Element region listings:
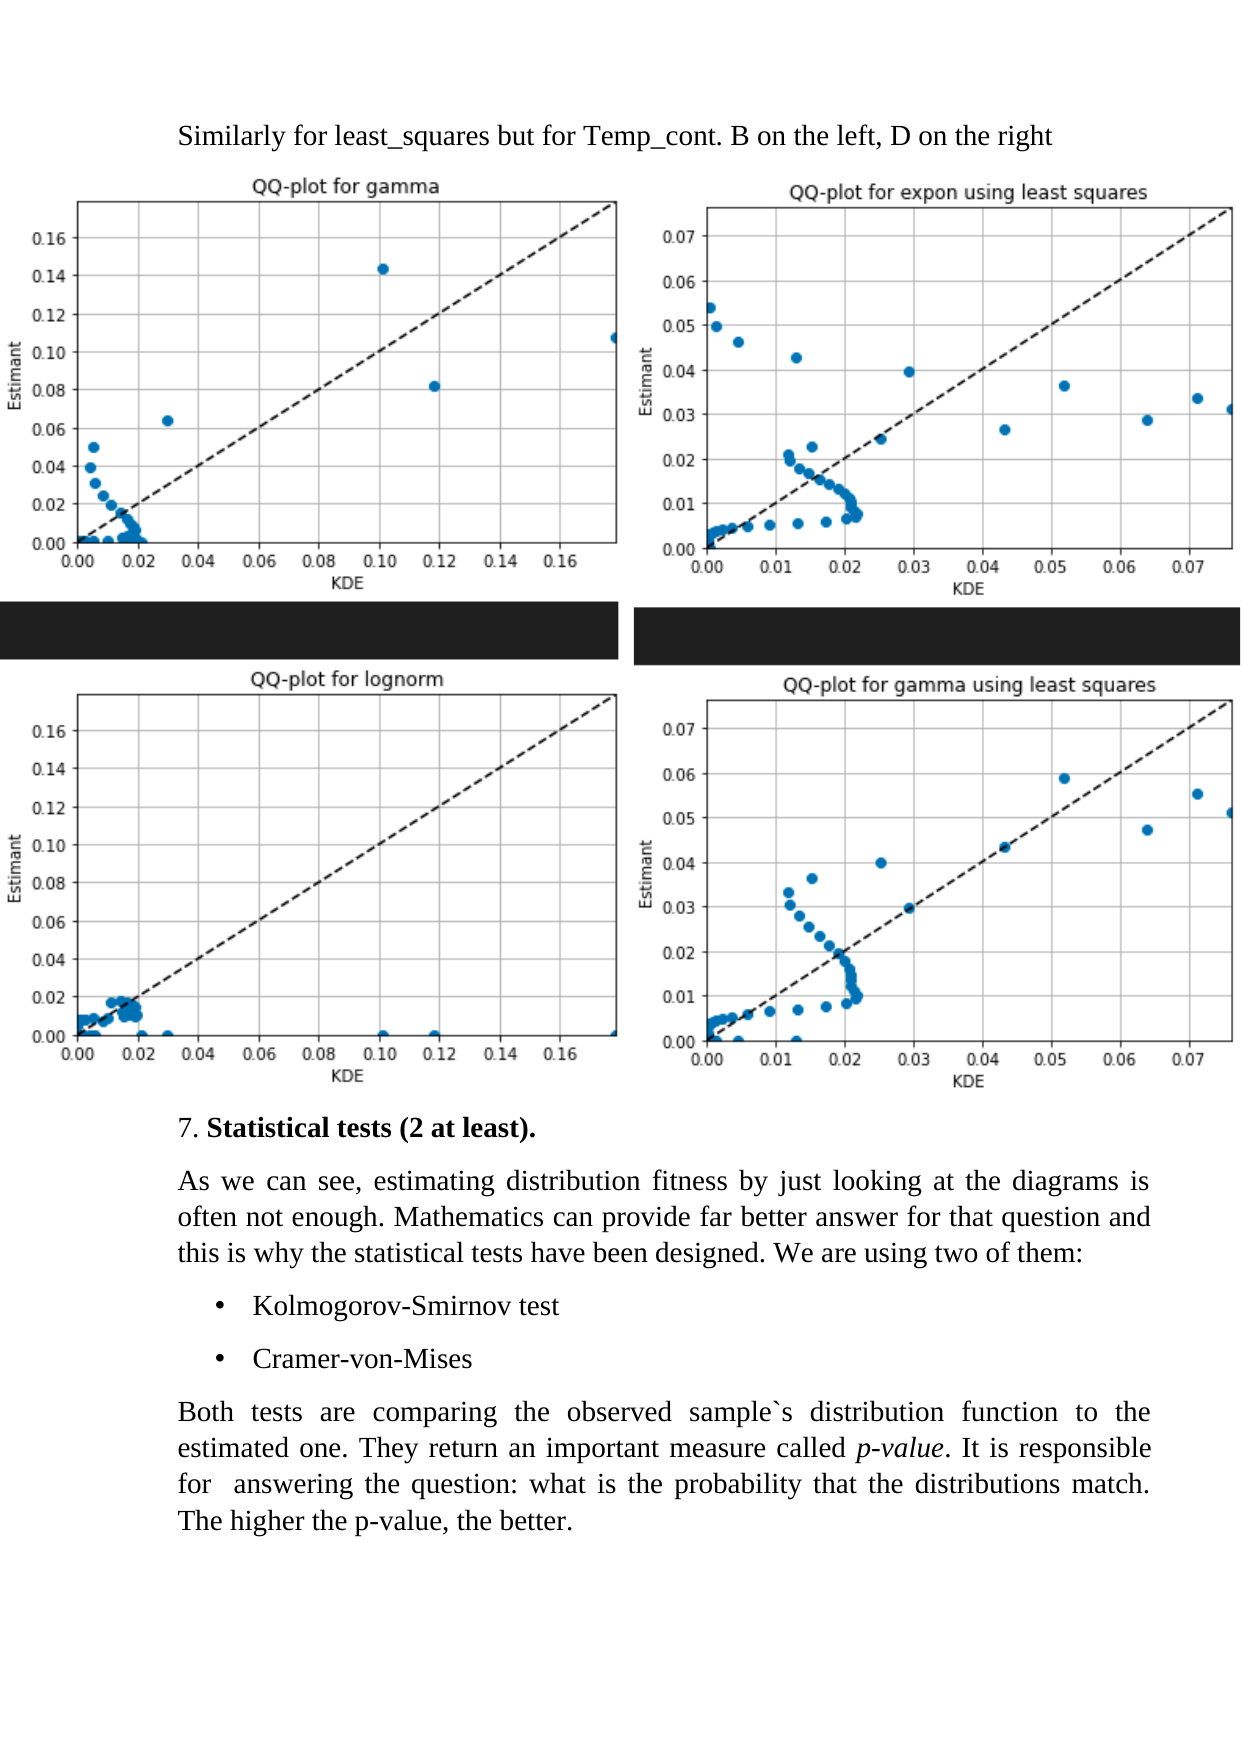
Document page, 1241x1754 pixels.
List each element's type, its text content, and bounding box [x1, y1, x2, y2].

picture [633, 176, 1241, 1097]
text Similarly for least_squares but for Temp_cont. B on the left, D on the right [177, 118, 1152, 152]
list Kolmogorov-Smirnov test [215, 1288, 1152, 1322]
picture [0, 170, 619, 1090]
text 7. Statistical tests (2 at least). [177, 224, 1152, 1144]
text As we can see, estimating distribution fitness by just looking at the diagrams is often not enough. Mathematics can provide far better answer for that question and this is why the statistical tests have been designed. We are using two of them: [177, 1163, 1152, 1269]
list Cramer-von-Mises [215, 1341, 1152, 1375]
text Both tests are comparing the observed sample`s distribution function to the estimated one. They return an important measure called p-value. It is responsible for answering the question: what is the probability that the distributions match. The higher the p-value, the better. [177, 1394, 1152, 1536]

» **Task objective**
Write out every line of the records word for word, but leave out the pictures.

» **Answer for the task**
Document page, 1241x1754 pixels.
List each element's type, its text content, and bounding box [x1, y1, x2, y2].

picture [633, 176, 1241, 1097]
text Similarly for least_squares but for Temp_cont. B on the left, D on the right [177, 118, 1152, 152]
list Kolmogorov-Smirnov test [215, 1288, 1152, 1322]
picture [0, 170, 619, 1090]
text 7. Statistical tests (2 at least). [177, 224, 1152, 1144]
text As we can see, estimating distribution fitness by just looking at the diagrams is often not enough. Mathematics can provide far better answer for that question and this is why the statistical tests have been designed. We are using two of them: [177, 1163, 1152, 1269]
list Cramer-von-Mises [215, 1341, 1152, 1375]
text Both tests are comparing the observed sample`s distribution function to the estimated one. They return an important measure called p-value. It is responsible for answering the question: what is the probability that the distributions match. The higher the p-value, the better. [177, 1394, 1152, 1536]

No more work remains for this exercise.